When the 80-minute discussion ended, it was agreed that instead of a cul-de-sac, HomeGoods would redesign Hallock Young to be a through-road.

The planning commission voted unanimously Jan. 14 to recommend the cul-de-sac to council, but members expressed their willingness Tuesday to change their recommendation if it would decide the issue one way or the other and allow HomeGoods to meet its March 1 construction start goal.

“I don’t want to see us lose this project,” Councilman Don Reider said.

The plan that developed Tuesday would be for HomeGoods to redraw its engineering plans in the next three weeks so the planning commission can meet Feb. 27 to recommend them to council.

The first council meeting after that would be March 4, and council could re-vote that day and approve the through-road as an emergency that would go into effect immediately if all five eligible council members voted for emergency passage, Hill said.

Hill polled Jones, Bond and Liming several times, asking if they would accept various things and vote yes for emergency passage March 4 if the design was changed to a through-road. They all appeared to agree.

Bond said he could not promise he would vote yes for passage of the new design ordinance, but Hill noted that only a majority of five was needed for that passage.

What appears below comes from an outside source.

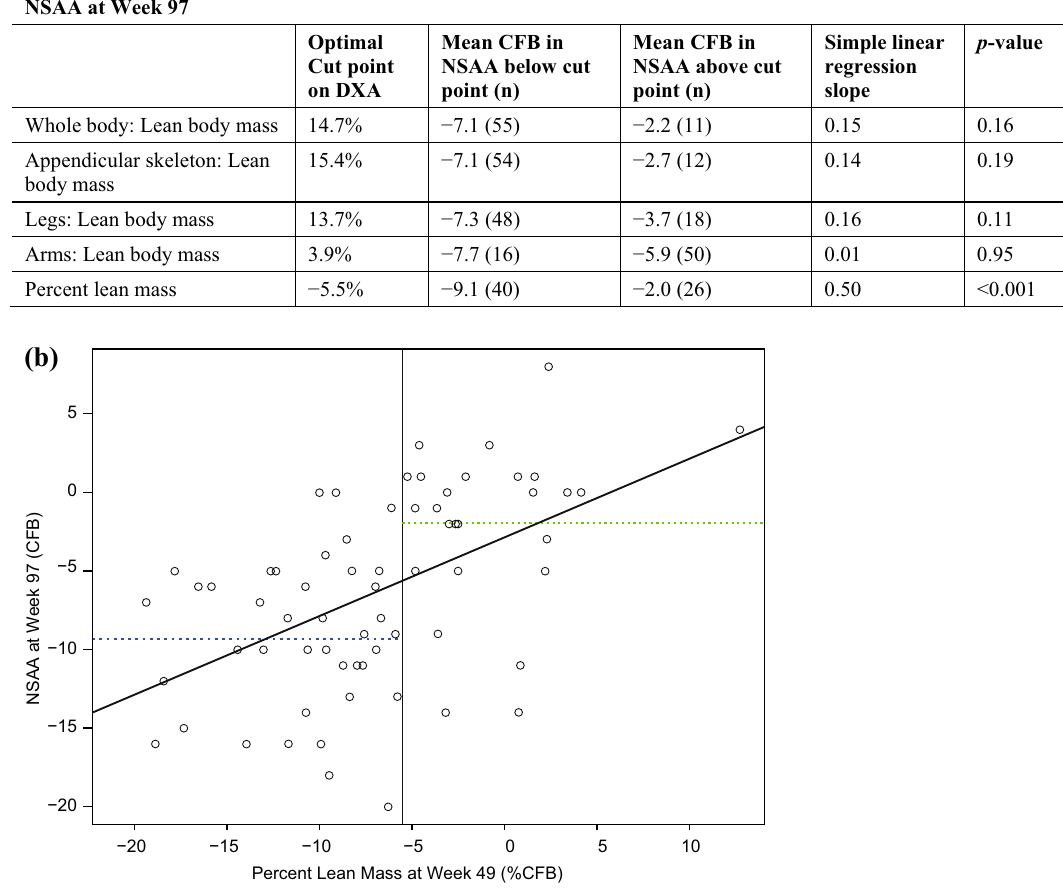
Table 4. Comparison of DXA change from baseline at Week 49 versus NSAA at Week 97. ( a ) Linear regression analysis of DXA %CFB at Week 49 versus NSAA at Week 97 in the overall population, and ( b ) example regression scatter plot showing the relationship between percent lean mass at Week 49 and NSAA at Week 97. In ( b ), the vertical line is the optimal cut point, the blue dotted line is the average response below the cut point, the green dotted line is the average response above the cut point, and the diagonal line is the simple linear regression fit. %CFB, percent change from baseline; CFB, change from baseline; DXA, dual-energy X-ray absorptiometry; n, number in subgroup; NSAA, North Star Ambulatory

Jones and Bond each took to the podium to explain their opposition to the cul-de-sac, quoting from studies and Wikipedia regarding the dangers to children playing in the “circle” part of a cul-de-sac, “isolation” of people living on them and the maximum length a street should be with a cul-de-sac.

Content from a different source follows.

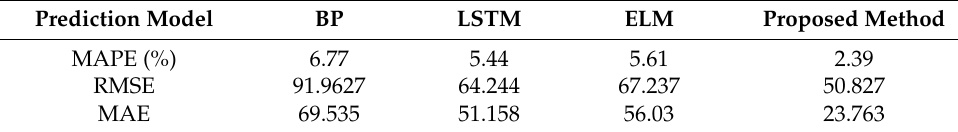
Figure 9. Load forecasting of different methods. Table 5. The error between different methods.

Liming said he voted against the cul-de-sac because “I feel as a councilman, I should represent all of the residents of the village.”

Differing opinions were voiced as to what percentage of people living on Hallock Young and in the village were in favor of a cul-de-sac. Hallock Young resident Carla Click said she spoke with the people in each home on Hallock Young, and about 23 of 30 favored the cul-de-sac.

Hill said there have been many instances in which “things just happen to get sprung on us” and lamented the “delay, delay, delay, referendum, lawsuit” that have set the project back again and again.